Two policemen and a six-year-old boy were among six people killed in a fresh surge of violence in Kashmir that also saw a bloody shooting near a revered shrine, police said on Wednesday.
"A Sikh policeman posted near the shrine of Hazratbal was shot dead from point blank by suspected terrorists," a spokesman said.
None of the dozen rebel groups fighting Indian rule in Kashmir claimed responsibility for the shooting that sparked panic near the Hazratbal mosque in the summer capital Srinagar. It houses a whisker which Muslims believe comes from the Prophet Mohammed's beard.
The relic is shown to devotees on important days of the Islamic calander and was scheduled to be displayed on Wednesday, the anniversary of the death of an early disciple of the Prophet.
"Devotees had started arriving as the shooting broke out," said a witness Abdul Saboor.
Hazratbal has witnessed two army sieges in the past. One ended when rebels were given safe passage minus weapons but another ended with the death of more than two dozen rebels.
In Srinagar's Soura locality, four kilometers (2.5 miles) from Hazratbal, another policeman was killed by suspected rebels in an identical point-blank shooting, police said.
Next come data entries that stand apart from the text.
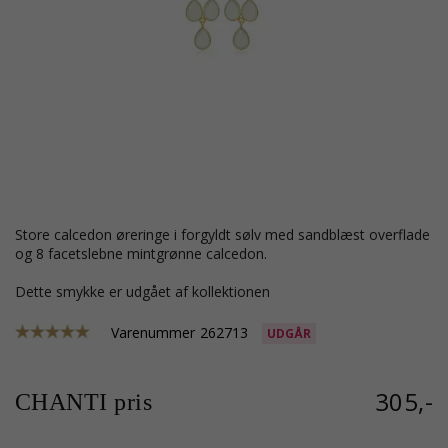
store calcedon øreringe i forgyldt sølv med sandblæst overflade
og 8 facetslebne mintgrønne calcedon.
Dette smykke er udgået af kollektionen
Varenummer
262713
UDGÅR
305,-
CHANTI pris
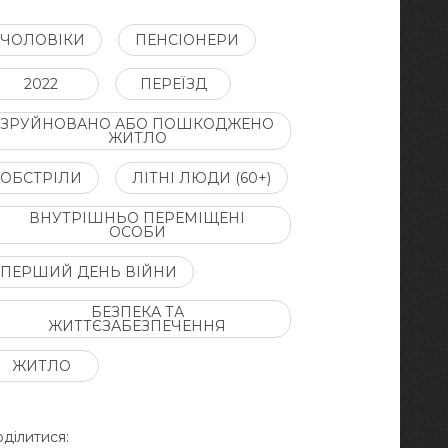
ЧОЛОВІКИ
ПЕНСІОНЕРИ
2022
ПЕРЕЇЗД
ЗРУЙНОВАНО АБО ПОШКОДЖЕНО
ЖИТЛО
ОБСТРІЛИ
ЛІТНІ ЛЮДИ (60+)
ВНУТРІШНЬО ПЕРЕМІЩЕНІ
ОСОБИ
ПЕРШИЙ ДЕНЬ ВІЙНИ
БЕЗПЕКА ТА
ЖИТТЄЗАБЕЗПЕЧЕННЯ
ЖИТЛО
ділитися:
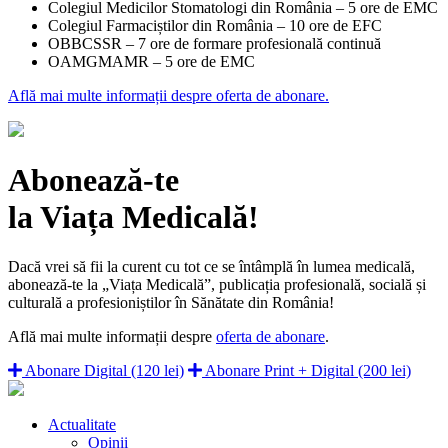
Colegiul Medicilor Stomatologi din România – 5 ore de EMC
Colegiul Farmaciștilor din România – 10 ore de EFC
OBBCSSR – 7 ore de formare profesională continuă
OAMGMAMR – 5 ore de EMC
Află mai multe informații despre oferta de abonare.
Abonează-te
la Viața Medicală!
Dacă vrei să fii la curent cu tot ce se întâmplă în lumea medicală,
abonează-te la „Viața Medicală”, publicația profesională, socială și
culturală a profesioniștilor în Sănătate din România!
Află mai multe informații despre
oferta de abonare
.
Abonare Digital (120 lei)
Abonare Print + Digital (200 lei)
Actualitate
Opinii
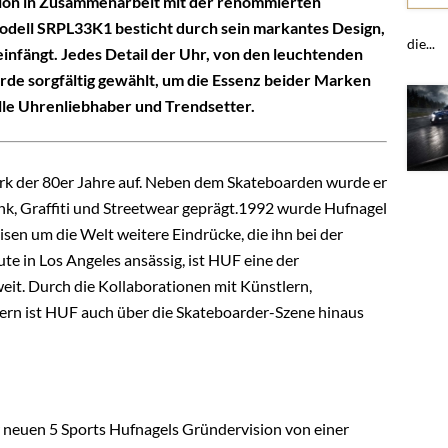
dition in Zusammenarbeit mit der renommierten
dell SRPL33K1 besticht durch sein markantes Design,
die...
einfängt. Jedes Detail der Uhr, von den leuchtenden
urde sorgfältig gewählt, um die Essenz beider Marken
lle Uhrenliebhaber und Trendsetter.
k der 80er Jahre auf. Neben dem Skateboarden wurde er
unk, Graffiti und Streetwear geprägt.1992 wurde Hufnagel
sen um die Welt weitere Eindrücke, die ihn bei der
e in Los Angeles ansässig, ist HUF eine der
eit. Durch die Kollaborationen mit Künstlern,
ern ist HUF auch über die Skateboarder-Szene hinaus
r neuen 5 Sports Hufnagels Gründervision von einer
A six-year-old Muslim boy, Mohammed Asif, died early on Wednesday when he was caught in crossfire during a gunbattle between terrorists and security forces in the southern district of Udhampur, the spokesman said.
He said a Muslim man was killed by suspected rebels in the same district after being abducted from his house.
Indian troops shot dead two terrorists in the districts of Pulwama and Poonch on Wednesday, police said, adding a soldier was wounded during one of these gunbattles.
Kashmir is in the grip of a 17-year insurgency that has left more than 44,000 people dead, by official count.
The Himalayan region remains divided and bitterly disputed between Pakistan and India. New Delhi says Pakistan arms the terrorists, a claim denied by Islamabad.